When I met my Daddy first he told me, that I'm not that strange girl with strange wishes and hobbys that everybody else told me. He said "you r just a little girl".
I don't know ddlg before I met him.
#57898
Warning this is gonna be long because I am TALKATIVE lol so I'm sorry in advance :sry:
This has been an ongoing thing for me honestly. I knew I had a Daddy kink for years, and that I liked being taken care of, but I figured that was just an aspect of my submissive side. In my relationships I'd have moments where I'd slip into a smol voice pitch and act all silly and giggly when I'd get really happy and felt doted on. I wouldn't outgrow a lot of things I got into as a kid, and I'd find myself revisiting or getting into things directed to kids as I got older, like being into MLP and stuff like that.
As I got a little older, I'd get more overwhelmed at basic adult things, which I would try very hard to push past so I could do the productive thing. But so often I'd want to shut down and curl into a ball. And I'd be naïve about a lot of things, and some of my friends called me ditsy for it.
I first heard about Dd/lg through youtube videos, and I was very curious about it. I felt like things applied to me, but I only ever saw Littles who were into AB which is not quite where I fall on the spectrum. So I felt like my littleness didn't "count" because I didn't specifically wear diapers, colored, or used a paci. I take the BeDeeSeM quiz frequently to see if things changed over time, and while the Boy/Girl or Ageplayer stats were never super high, they were never that low either, like it was usually more than 50%. Over the last year, I started watching more educators and doing more research because I am in a D/s dynamic but also a relationship. My Daddy never forced anything on me or put anything in my head, things just sort of fell into place with us; he reads to me, brushes my teeth, runs bubble baths for me, picks out my food, gives me a bedtime. All of those things got me very excited and made me feel very safe. I started giving in more to this idea that I don't want to do the big girl thing. I started taking more time to just feel smol, watched things I grew up with like the Muppets, Peter Pan, classic Disney, musicals and fantasy stories like the Hobbit. I wouldn't have a care in the world, I felt like a kid again, it was euphoric.
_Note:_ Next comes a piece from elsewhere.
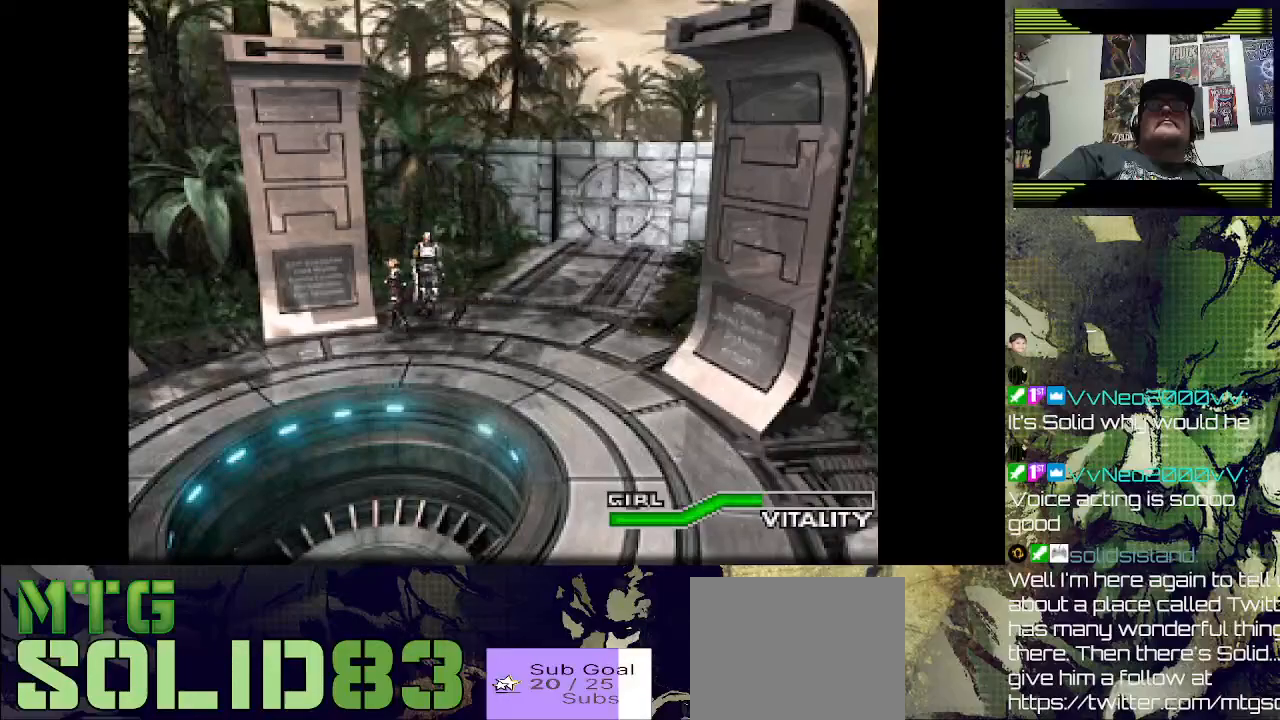
{"buttons": ["DPAD_UP"], "left_stick": "center", "right_stick": "center", "events": [[100, "DPAD_LEFT", "up"], [233, "DPAD_UP", "down"]]}
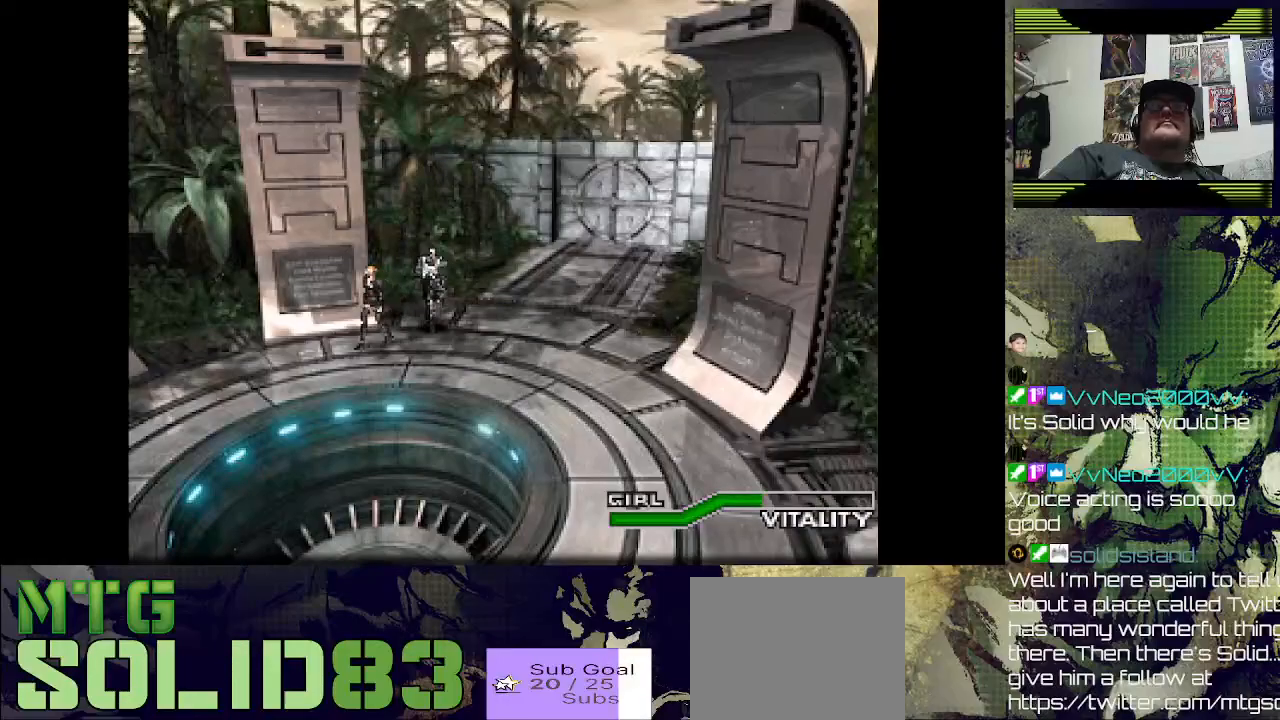
{"buttons": [], "left_stick": "center", "right_stick": "center", "events": [[100, "DPAD_RIGHT", "down"], [100, "DPAD_UP", "up"], [333, "DPAD_UP", "down"], [433, "DPAD_RIGHT", "up"], [500, "DPAD_UP", "up"]]}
A lot of this has been my own journey finding my littlespace. Wearing what makes me feel cute, taking pleasure in the little things, eating food that makes me excited, not stressing so much about all the big people things, letting myself just relax, and feel full of wonder and magic.
The BeDeeSeM test updates it's questions a lot, and the Little stat was waaaaaayyyyyyyyy higher than it used to be. I started really looking inward at myself, who I am, what makes me happy, what I need, and when I found this site, I read the "How do I know" article, and I just checked every box. I held off on embracing it for a while, and just wondering if I had "Little tendencies," because while on this journey, people didn't understand it, and I kept having to explain things while still figuring it out for myself. I worried too much about what others would say or whether I was valid, but all that matters is what makes me happy. I am a Little, and I am so proud to be :splode: :stuffie: and I can't wait to be a part of this community and to make Little friends to be smol with. :hugs:
What is even more exciting is how on board my Daddy is, he's always been curious about exploring it with someone, and has always found littles to be very cute. So he is beyond happy to incorporate it into our dynamic :splode:
#57905
Hello there. Ah I guess I might have always known I was a little maybe since I was in high school.
Then I got older and after doing so research, bam here I am - a real little . And I don't know how people would really react to me be being little. I think some people can sort of tell, but I haven't really told anyone yet besides my internet friends. and my former classmates don't know I am a little either. I still have a pacifier before bedtime which is why I love being a little
#57914
It never occurred to me to consider my test results on that site! But ageplayer or boy/girl is always 100% or close to it when I take it. Weirdly though I'm not really into it in that way, like...if my partner were down for that kind of roleplay maybe now and then but for the most part it's the same as any of my kinks; I can take or leave them depending on the situation. They might be a want at times but not a need.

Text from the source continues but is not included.